Había algo más. Una amenaza latente. Que las amigas de Brenda me hubieran visto en plena faena. Cuando decidí entregarme como ofrenda carnal a la vida nocturna de la middle-class capitalina, ni siquiera se me pasó por la cabeza aquella posibilidad. Hablo de que me vieran y le soltasen el chisme. Oh, Gosh, si hasta creo que me tiré a una o dos de ellas, fuck!, no me acuerdo muy bien. Es que todas se parecen.
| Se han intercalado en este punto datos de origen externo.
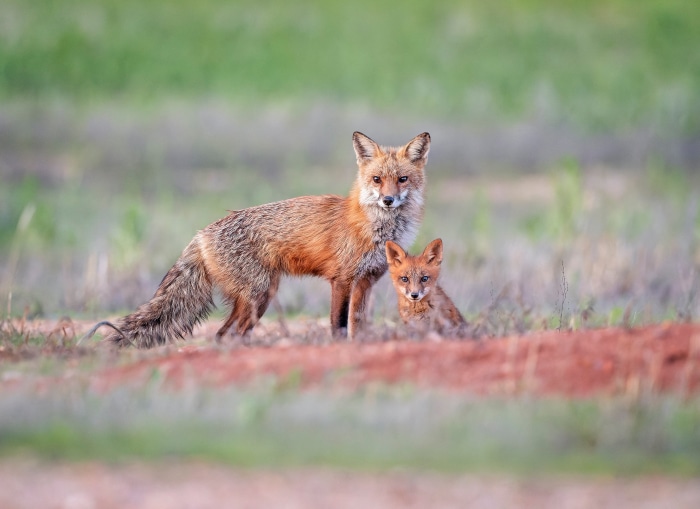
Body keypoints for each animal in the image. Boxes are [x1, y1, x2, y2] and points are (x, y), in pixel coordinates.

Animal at [100, 131, 431, 348]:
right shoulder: (342, 279)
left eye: (402, 179)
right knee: (227, 335)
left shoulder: (366, 281)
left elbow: (357, 325)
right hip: (259, 296)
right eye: (377, 179)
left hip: (259, 298)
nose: (388, 200)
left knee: (224, 335)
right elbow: (337, 325)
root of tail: (201, 233)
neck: (376, 229)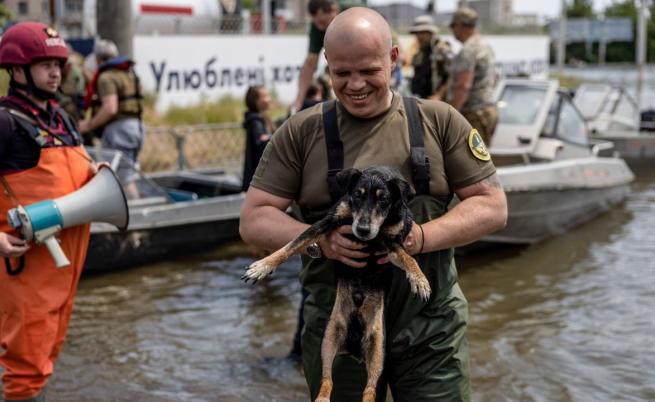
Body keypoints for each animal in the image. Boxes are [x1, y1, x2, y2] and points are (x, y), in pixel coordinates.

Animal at [242, 166, 430, 402]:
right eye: (357, 195)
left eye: (384, 199)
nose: (363, 230)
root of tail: (353, 349)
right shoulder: (327, 222)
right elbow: (291, 245)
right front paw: (262, 266)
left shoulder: (392, 244)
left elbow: (409, 258)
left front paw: (420, 280)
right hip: (328, 340)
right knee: (327, 380)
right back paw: (322, 398)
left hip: (377, 350)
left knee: (369, 389)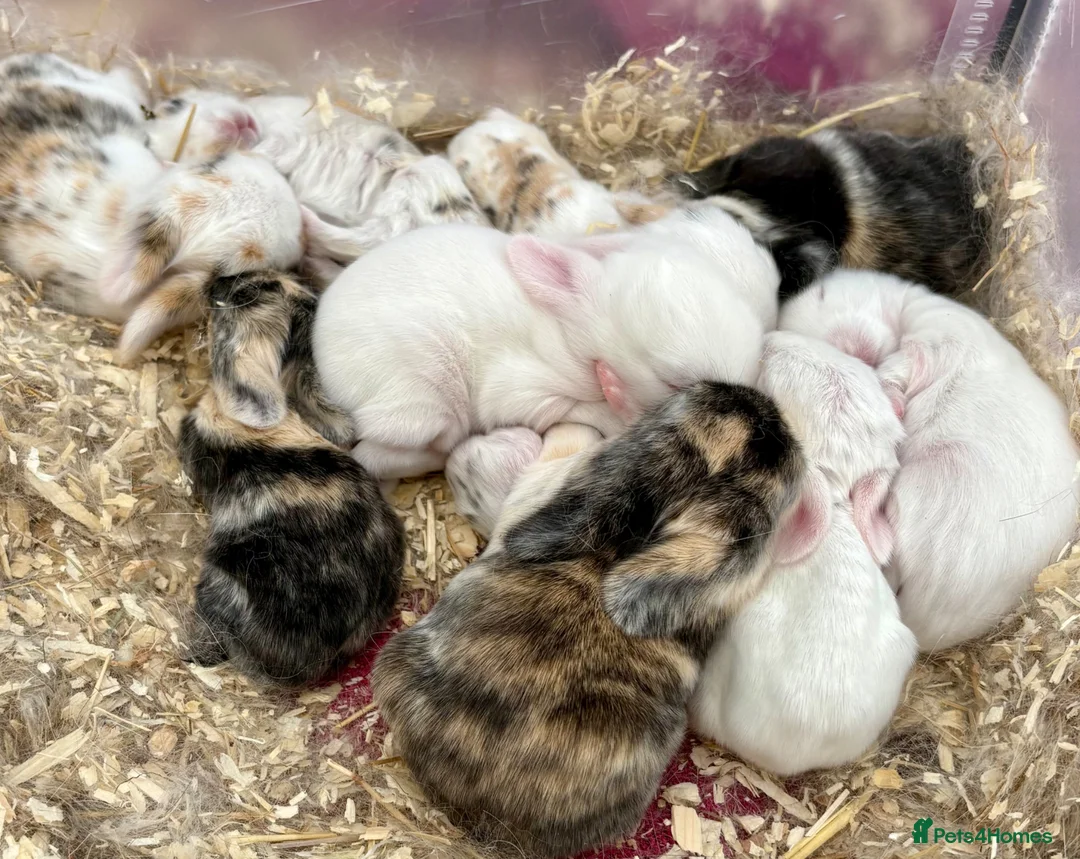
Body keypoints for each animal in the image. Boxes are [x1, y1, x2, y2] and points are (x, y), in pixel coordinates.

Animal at [313, 222, 767, 480]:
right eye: (673, 383)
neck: (571, 336)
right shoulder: (529, 391)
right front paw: (616, 395)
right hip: (424, 400)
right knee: (380, 453)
El hecho de que prefiera a mujeres que se encuentran muy por debajo de mis posibilidades merece una sesión exclusiva para tratar el tema. Pero lo dejo anotado, para que no se le olvide, y para retomarlo, en algún momento.

Con seguridad, Brendy estaría ocupada en sus asuntos: cuidar de Nathito y… todo lo demás. Doctora, no sabía de qué trataban los asuntos de Brenda. Creo que sí me los dijo, pero estaba tan ocupado imaginándola desnuda que no supe ponerle atención. Tuve bien merecido que me bateara. Fuck, ¡qué ironía!

Ahora sí sé de qué van sus intereses. No crea que soy tan imbécil.

Bueno, más o menos.

Sería probable que Brenda se dedicara a sus estudios, a mantener la casa, a salir con sus amigas al centro comercial o a la inauguración de alguna exposición artística. Quién sabe. Pero, con seguridad no andaba de turista por los recovecos nocturnos de la alta burguesía. Así, digamos, como para que no la descubriera.

No, doctora. Ella no acostumbraba a ese tipo de… prácticas. Creí, incluso, y por un buen tiempo, que Brendita era asexual. O, al menos, demisexual. Sí, existe esa clasificación. Es nueva, pero vale la pena que le eche un ojo.

En suma, los hombres inseguros como yo nos convencemos de esas fantasías de pureza de la mujer amada para poder lidiar con nuestras propias mierdas.

Y todo lo que ocurrió después, ocurrió, en parte, por no haber puesto suficiente atención. En buena hora, hasta mis equivocaciones monumentales acaban por resultar no tan catastróficas. ¿Sabe? Tengo sentimientos encontrados en torno a ese, ¿cómo decirlo?, episodio de nuestras vidas.

Por un lado, considero que nos fue okay. No, no puedo dejar de mentir, right? Fue una experiencia é-p-i-c-a. No habría otra palabra para describirla mejor en inglés, y eso ya es mucho decir, si viene de una persona como yo.

Pero, por otra parte, una buena porción de lo que quedaba de mi dignidad se extravió en aquel evento. Para nunca más volver.